#### RECORD EXCERPTS

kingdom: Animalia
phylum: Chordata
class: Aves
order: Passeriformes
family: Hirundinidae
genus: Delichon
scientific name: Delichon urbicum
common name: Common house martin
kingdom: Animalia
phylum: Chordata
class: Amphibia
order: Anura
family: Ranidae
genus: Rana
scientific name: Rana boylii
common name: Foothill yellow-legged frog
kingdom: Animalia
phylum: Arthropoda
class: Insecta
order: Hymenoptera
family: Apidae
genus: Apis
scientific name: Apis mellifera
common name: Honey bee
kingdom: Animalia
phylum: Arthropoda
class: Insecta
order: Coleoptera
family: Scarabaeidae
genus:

########

- [GOAL]
Can you rewrite the entries above so that every "common name" becomes "vernacular name", with nothing else changed?

- [SOLUTION FOR THIS EXERCISE]
kingdom: Animalia
phylum: Chordata
class: Aves
order: Passeriformes
family: Hirundinidae
genus: Delichon
scientific name: Delichon urbicum
vernacular name: Common house martin
kingdom: Animalia
phylum: Chordata
class: Amphibia
order: Anura
family: Ranidae
genus: Rana
scientific name: Rana boylii
vernacular name: Foothill yellow-legged frog
kingdom: Animalia
phylum: Arthropoda
class: Insecta
order: Hymenoptera
family: Apidae
genus: Apis
scientific name: Apis mellifera
vernacular name: Honey bee
kingdom: Animalia
phylum: Arthropoda
class: Insecta
order: Coleoptera
family: Scarabaeidae
genus:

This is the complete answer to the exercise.